| Action item |
Pictures aside, every line of the listing should be given again exactly.

| Given entries |
☆ ☆ ☆ ☆ ☆
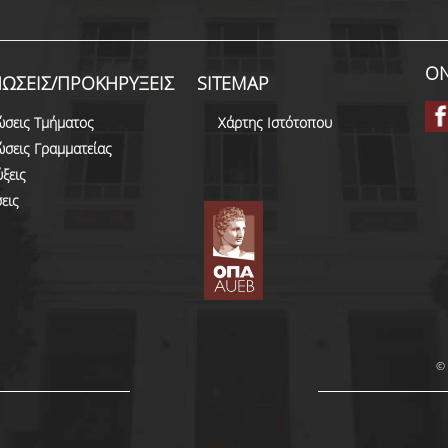
ON
ΩΣΕΙΣ/ΠΡΟΚΗΡΥΞΕΙΣ
SITEMAP
ώσεις Τμήματος
Χάρτης Ιστότοπου
ώσεις Γραμματείας
ξεις
εις
© 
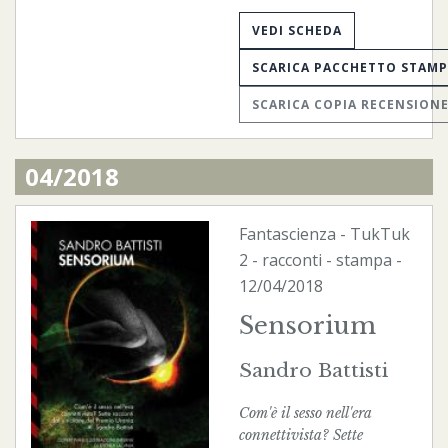
VEDI SCHEDA
SCARICA PACCHETTO STAM
SCARICA COPIA RECENSION
04/2018
Fantascienza
-
TukTuk
2 - racconti -
stampa
-
12/04/2018
Sensorium
Sandro Battisti
Com'è il sesso nell'era
connettivista? Sette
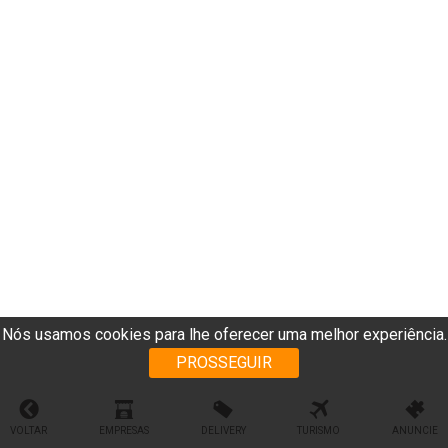
Nós usamos cookies para lhe oferecer uma melhor experiência.
PROSSEGUIR
VOLTAR
EMPRESAS
DELIVERY
TURISMO
ANUNCIE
☆ ☆ ☆ ☆ ☆
| Response to this exercise |
ON
ΩΣΕΙΣ/ΠΡΟΚΗΡΥΞΕΙΣ
SITEMAP
ώσεις Τμήματος
Χάρτης Ιστότοπου
ώσεις Γραμματείας
ξεις
εις
© 
VEDI SCHEDA
SCARICA PACCHETTO STAM
SCARICA COPIA RECENSION
04/2018
Fantascienza
-
TukTuk
2 - racconti -
stampa
-
12/04/2018
Sensorium
Sandro Battisti
Com'è il sesso nell'era
connettivista? Sette
Nós usamos cookies para lhe oferecer uma melhor experiência.
PROSSEGUIR
VOLTAR
EMPRESAS
DELIVERY
TURISMO
ANUNCIE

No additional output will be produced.